TacT, Lyngdorf, Audyssey Pre/Pro, PARC?


I would greatly appreciate thoughts on these various RCS systems. Kal Rubinson has done a great job reviewing several of them. On the basis of his reviews and some research, I know the following:

- the PARC is an analog equalizer, effective but paired down compared to the others. But if you have a dedicated analog source (turntable, SACD) it is the only option without going A-D-A.

- Lyngdorf broke away from TacT. How are these two systems different? Better, worse? There is some concern that DACs in the TacT units are not wonderful, so better to use an external DAC?

- Audyssey. Used to be for Pros. Now it is available in Pre/Pros and receivers. But some very good ones. How does it compare in sound quality and capabilities to the TaCT system?

How does one differentiate among, and decide on which unit to get. The TacT units seem to be most recommended by Audiophiles, and yet there is the concern about the DACs.

The pre/pros certainly offer a lot more for the same price. How does their sound quality compare?

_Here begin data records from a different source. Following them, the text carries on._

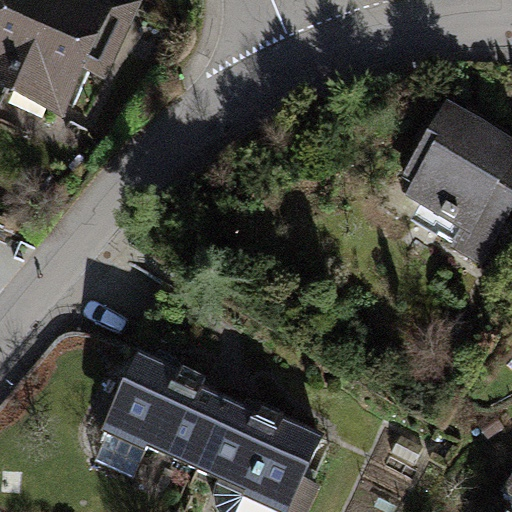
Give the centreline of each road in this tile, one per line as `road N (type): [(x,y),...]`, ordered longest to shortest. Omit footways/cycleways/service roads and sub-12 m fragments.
road 1 (residential): [(0,332),(111,195),(178,134),(236,91),(298,61)]
road 2 (residential): [(298,61),(390,30),(480,22)]
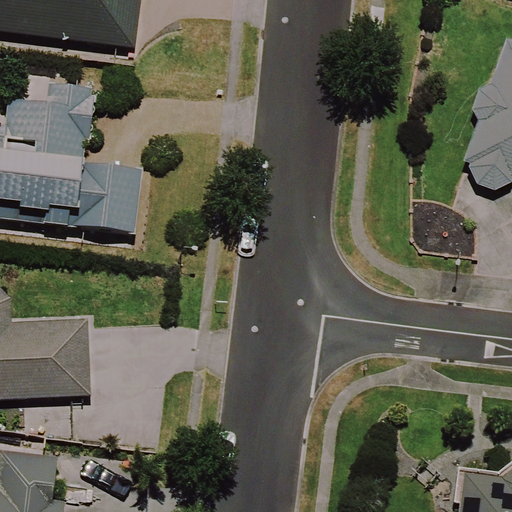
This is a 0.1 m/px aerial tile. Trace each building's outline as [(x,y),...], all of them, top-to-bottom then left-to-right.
[(0,0),(0,34),(138,51),(143,0),(0,0)] [(471,107),(474,139),(467,147),(467,174),(495,198),(503,189),(511,189),(511,53),(510,54),(471,107)] [(99,98),(45,94),(44,112),(7,109),(5,144),(0,143),(0,222),(138,233),(143,172),(93,168),(99,98)] [(13,291),(0,291),(0,403),(94,401),(92,326),(14,329),(13,291)] [(50,471),(0,465),(0,511),(54,511),(55,509),(46,508),(50,471)] [(511,511),(511,480),(468,474),(462,511),(511,511)]
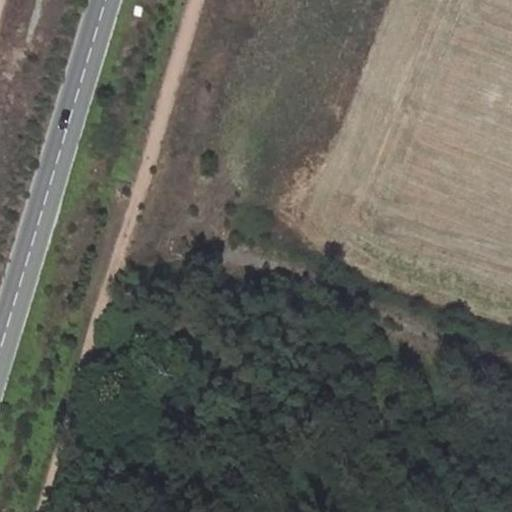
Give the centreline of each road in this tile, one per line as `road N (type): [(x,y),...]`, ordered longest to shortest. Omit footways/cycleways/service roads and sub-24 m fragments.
road 1 (tertiary): [(103,0),(0,343)]
road 2 (unclassified): [(511,353),(414,326),(323,281),(199,236)]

Sorry for the ramble. Your thoughts -- as always -- most appreciated.
whynot
BTW, I have not heard the Denon prepro but, on paper, it also fills the bill.

Kal
Just one more observation:

The Velo SMS has an auto-correct option as well as the ability to output the "in-room" response (below 200hz) to a video monitor for manual adjustment.

In my room, I first:

Viewed respose on the monitor without any correction. It was pretty awful, as might be expected.

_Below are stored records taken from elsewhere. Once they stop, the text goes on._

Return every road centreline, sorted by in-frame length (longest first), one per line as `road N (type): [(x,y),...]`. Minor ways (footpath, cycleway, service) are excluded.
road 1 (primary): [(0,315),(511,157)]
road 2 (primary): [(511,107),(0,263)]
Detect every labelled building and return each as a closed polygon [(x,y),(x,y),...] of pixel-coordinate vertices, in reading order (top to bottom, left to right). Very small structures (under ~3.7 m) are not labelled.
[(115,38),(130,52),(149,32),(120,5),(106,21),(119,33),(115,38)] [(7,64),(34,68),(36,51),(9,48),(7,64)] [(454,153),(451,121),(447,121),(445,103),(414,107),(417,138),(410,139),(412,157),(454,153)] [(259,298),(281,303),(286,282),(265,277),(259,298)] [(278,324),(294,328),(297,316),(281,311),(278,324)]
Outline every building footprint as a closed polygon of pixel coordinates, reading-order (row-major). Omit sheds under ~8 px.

I then used auto-correct and viewed those results. They were much better, but hardly great.

I then corrected manually. In 15 minutes, I had vastly superior results with my Ohm 100s and Velo subs. Similar improvement was possible with Maggies and subs, but it took almost 2 hours. In every case I tried, manual tweaking made a huge -and hugely audible- improvement over auto--correction.

This may be peculiar to Velodyne's auto correct system. I'm sure that part of the explanation is due to the particular concern of room correcting for sub/mains versus mains alone. In the former case, you must first get it right through the crossover region (not easy), then get it right overall. For a "subwooferless" system, priorities differ.

Moral of my story:

Buy a system which allows you to view results an tweak manually, particularly if you'll be using subs.

Marty
The real reason that the auto-correction with the SMS-1 is inferior to the manual correction has very little to do with your analysis, although the choice of crossover does complicate the issue and the Velodyne has some limitations in that regard.

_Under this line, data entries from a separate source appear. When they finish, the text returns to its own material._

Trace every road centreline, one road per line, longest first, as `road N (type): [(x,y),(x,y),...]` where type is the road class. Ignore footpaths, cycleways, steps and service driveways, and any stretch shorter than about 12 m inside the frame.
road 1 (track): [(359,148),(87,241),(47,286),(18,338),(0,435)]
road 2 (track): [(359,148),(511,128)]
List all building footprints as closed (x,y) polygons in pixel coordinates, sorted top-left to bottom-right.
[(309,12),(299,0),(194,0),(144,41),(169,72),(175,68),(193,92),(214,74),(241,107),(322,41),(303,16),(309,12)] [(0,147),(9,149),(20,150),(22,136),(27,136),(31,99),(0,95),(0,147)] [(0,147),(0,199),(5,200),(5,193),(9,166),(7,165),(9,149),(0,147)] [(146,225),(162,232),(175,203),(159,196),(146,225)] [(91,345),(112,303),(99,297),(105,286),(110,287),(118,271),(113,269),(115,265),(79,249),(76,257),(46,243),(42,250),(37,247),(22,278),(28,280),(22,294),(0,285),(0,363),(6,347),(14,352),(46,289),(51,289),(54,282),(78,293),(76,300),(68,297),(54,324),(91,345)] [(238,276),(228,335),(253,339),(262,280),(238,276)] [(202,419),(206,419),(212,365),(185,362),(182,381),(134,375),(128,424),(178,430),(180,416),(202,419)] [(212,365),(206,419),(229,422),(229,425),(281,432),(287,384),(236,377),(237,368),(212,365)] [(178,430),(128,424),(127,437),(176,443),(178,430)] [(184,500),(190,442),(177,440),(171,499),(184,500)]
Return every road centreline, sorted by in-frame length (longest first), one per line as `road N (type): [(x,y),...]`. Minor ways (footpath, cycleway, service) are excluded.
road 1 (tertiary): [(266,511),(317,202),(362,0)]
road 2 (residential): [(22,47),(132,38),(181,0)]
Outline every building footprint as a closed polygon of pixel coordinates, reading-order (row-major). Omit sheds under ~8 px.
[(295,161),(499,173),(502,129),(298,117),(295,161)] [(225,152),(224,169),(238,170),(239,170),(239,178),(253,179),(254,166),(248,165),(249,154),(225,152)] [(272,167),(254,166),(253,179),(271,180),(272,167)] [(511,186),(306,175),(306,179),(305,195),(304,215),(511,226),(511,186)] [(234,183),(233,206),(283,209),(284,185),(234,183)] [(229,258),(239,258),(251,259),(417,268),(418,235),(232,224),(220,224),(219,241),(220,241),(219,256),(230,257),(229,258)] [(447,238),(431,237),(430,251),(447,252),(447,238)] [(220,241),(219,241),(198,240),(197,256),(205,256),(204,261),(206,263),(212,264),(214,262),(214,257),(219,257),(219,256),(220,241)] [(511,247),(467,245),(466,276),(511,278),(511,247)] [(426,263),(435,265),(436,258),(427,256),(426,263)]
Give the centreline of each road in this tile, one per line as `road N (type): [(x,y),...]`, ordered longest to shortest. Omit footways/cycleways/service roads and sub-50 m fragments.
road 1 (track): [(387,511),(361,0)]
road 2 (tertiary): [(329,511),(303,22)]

The biggest reason is that, with auto-mode, the SMS-1 will not vary frequency or Q of the 8 filters it has. Thus, in automode, the SMS-1 is little more than a bass-band graphic EQ.

See: http://www.stereophile.com/musicintheround/1105mitr/index.html

OTOH, the bass only Anti-Mode 8033 does a dandy auto EQ without any display or tweaking.

Kal
Kal,

I saw that the Velo's auto mode didn't utilize the capabilities of the PEq, hence my first comment that my results might be due to issues peculiar to the Velo's auto correct system. However, I'd love to find any auto system that can optimize all of the crossover settings - points (which may be asymmetrical), slopes (which may be asymmetrical), phase, and polarity (not the same). After that, it must adjust for smoothest response through the crosssover point, so that the transition from mains to woofer is seamless. After optimizing this critical transition, it can then determine which trade offs between ideal response through the crossover versus smoothest overall response are optimal. The latter is tricky because the smoothest transition may occur around a crossover point that is either too high or too low to provide natural octave to octave balance throughout the overall bandwidth of the combined system. If this is the case, it must try again.

BTW, if you reverse the process and try to optimize overall bandwidth balance first, there's a good chance you'll try hari-kiri before you get the subs integrated in a satisfying manner.

Such a system may exist - I'm not remotely familiar with what's out there. I'd just personally prefer the option of tweaking manually - especially if separate subs are involved - just in case the auto system comes up short.